そんな事を考えながら階段に足をかけたときだった。
遠くで、赤ん坊の泣き声がした。
たった一度だったけど、力強い泣き声。
「……ソル……マァル」
泣き声は奥の部屋から聞こえた。
生きて、居る。
ボクは走る。
開け放ったままのドアから部屋に飛び込む。
どこだ?
ベッドには居なかった。
クローゼットをあける。バスタブをのぞきこむ。
そして、ボクとビアンカちゃんが使うベッドの下をのぞきこむ。
人が居た。
目が合うと、その人はベッドから転がり出てきた。
腕には、ソルとマァルを抱えている。
「ソル……マァル……」
ボクが茫然とつぶやくのを見て、その人は、いつも豪快に笑っていたおばさんが縮こまる。
「お……王さま! 申し訳ありません! 王妃様が……ビアンカ様が魔物どもにさらわれて! 私はふたりの赤ちゃんを抱いて身をかくすのが精一杯で王妃様までは……!」
縮こまり、泣き崩れる女の人に、ボクは手を伸ばす。
「いいから、顔を上げて。ソルとマァルを守ってくれてありがとう。ビアンカちゃんがそう言ったんでしょ?」
女の人は頷いた。
「だったら、あなたはきちんと言われた事をした。堂々としてればいい。大丈夫、ビアンカちゃんは強いから。きっと大丈夫だから。二人を守ってくれてありがとう」
ボクは女の人の腕の中の二人の頬をなでる。二人は静かに眠っていた。何も知らないで眠ってくれてる。ともかくほっとした。お母さんがさらわれた、その事を知らないで居てくれることが嬉しかった。
「大丈夫だからね。二人を寝かせてきてあげて」
言うと、女の人はうなずいて、小さなベッドのほうへ歩いていく。
「坊っちゃん!」
サンチョの声が後ろから聞こえた。振り返ると、ドアのところに肩で息をしながら立っている。

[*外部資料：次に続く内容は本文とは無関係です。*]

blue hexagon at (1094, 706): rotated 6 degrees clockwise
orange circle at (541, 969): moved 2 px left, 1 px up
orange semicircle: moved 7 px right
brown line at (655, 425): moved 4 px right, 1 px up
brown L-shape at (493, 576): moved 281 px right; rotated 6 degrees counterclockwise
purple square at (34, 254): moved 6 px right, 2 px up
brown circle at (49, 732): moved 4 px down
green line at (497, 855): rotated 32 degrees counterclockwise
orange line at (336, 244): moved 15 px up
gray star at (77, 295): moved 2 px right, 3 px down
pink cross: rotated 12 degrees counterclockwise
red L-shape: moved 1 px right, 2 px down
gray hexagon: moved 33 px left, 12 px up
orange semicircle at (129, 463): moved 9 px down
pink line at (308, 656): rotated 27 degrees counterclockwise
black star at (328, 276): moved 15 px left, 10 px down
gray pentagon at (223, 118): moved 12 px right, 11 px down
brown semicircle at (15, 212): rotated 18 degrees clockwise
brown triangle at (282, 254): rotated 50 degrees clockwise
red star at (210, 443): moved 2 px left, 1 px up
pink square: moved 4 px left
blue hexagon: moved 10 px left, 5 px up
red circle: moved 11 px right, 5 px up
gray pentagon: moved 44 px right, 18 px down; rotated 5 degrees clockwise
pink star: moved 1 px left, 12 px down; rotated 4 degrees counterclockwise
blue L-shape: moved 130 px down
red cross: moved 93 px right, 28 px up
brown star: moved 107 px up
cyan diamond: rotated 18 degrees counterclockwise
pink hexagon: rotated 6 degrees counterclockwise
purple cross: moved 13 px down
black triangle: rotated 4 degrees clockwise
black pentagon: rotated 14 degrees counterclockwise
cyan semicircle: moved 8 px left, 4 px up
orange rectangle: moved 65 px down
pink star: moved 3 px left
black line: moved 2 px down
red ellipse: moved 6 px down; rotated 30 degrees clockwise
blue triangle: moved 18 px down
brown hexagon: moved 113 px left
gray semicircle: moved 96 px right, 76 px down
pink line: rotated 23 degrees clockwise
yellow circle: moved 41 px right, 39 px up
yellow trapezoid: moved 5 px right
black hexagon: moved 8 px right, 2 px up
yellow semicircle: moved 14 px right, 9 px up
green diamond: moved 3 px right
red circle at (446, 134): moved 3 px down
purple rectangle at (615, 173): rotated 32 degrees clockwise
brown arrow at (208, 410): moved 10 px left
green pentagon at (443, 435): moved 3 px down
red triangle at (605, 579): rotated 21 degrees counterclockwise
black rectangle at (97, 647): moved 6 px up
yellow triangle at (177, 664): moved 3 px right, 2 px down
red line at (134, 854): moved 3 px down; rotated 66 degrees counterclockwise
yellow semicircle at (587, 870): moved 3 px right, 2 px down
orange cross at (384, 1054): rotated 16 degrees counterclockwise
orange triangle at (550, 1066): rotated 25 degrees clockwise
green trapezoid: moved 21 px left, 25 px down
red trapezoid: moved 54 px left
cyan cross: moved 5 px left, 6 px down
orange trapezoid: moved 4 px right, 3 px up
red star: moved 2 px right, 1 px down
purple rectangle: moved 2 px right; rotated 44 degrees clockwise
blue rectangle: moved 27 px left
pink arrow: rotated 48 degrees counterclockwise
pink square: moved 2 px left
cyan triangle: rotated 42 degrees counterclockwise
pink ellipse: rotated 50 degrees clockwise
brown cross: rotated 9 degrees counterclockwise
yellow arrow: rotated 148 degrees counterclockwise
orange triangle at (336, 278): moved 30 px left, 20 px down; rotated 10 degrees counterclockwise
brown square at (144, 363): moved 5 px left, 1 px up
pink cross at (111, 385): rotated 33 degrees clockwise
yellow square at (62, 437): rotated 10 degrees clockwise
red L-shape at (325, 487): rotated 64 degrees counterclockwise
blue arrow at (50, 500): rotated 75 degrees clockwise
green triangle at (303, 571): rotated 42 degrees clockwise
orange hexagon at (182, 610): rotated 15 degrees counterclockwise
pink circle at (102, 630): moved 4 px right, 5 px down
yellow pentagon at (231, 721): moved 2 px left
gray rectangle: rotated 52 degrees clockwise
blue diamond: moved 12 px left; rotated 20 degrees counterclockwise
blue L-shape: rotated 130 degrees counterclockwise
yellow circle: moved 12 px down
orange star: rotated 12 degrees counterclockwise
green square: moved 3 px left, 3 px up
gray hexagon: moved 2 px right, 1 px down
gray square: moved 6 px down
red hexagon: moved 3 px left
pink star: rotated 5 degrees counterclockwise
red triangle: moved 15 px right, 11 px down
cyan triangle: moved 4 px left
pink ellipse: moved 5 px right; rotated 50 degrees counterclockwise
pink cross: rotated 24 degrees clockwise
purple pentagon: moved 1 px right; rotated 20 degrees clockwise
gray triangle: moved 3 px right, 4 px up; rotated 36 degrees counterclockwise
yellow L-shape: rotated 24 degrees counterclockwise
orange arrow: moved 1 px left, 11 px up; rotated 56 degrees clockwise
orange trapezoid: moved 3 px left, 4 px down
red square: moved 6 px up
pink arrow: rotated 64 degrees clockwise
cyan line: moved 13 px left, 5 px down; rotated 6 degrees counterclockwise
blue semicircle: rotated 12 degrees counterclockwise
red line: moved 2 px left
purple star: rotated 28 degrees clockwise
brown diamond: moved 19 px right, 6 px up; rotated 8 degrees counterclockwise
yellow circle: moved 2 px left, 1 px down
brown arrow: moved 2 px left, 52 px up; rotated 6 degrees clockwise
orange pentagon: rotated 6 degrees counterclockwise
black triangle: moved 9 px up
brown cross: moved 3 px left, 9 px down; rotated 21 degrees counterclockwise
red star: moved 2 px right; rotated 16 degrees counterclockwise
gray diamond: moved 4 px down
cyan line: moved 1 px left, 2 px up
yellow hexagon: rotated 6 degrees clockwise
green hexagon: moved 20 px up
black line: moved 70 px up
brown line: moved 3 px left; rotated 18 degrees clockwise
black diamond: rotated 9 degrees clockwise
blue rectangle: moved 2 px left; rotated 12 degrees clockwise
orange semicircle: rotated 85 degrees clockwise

「城の中が妙に静まりかえっておかしな気がしたので来てみたのですが……まさかビアンカさまが……?」
サンチョは青い顔でボクを見た。
「魔物にさらわれたらしい」
ボクが短く答えると、さらに血の気が引いていく。
「なんということだ! これではまるで20年前のあの日と……。いえ、同じにさせてなるものですかっ! 坊っちゃん! 城の者たちをたたき起こすのです! そしてなんとしても王妃様を……ビアンカ様を!」
「わかってる、絶対助ける」
ボクは短く答えて頷くと、ベッドで眠っている二人の頬にキスをした。
「この子達は、ボクと同じ気分は知らなくていい」
ボクの答えに、サンチョは少し淋しそうな顔をして、そして大きく頷いた。


■という事で、破滅の足音が聞こえてきました。
幸せは突然おわってしまうのです。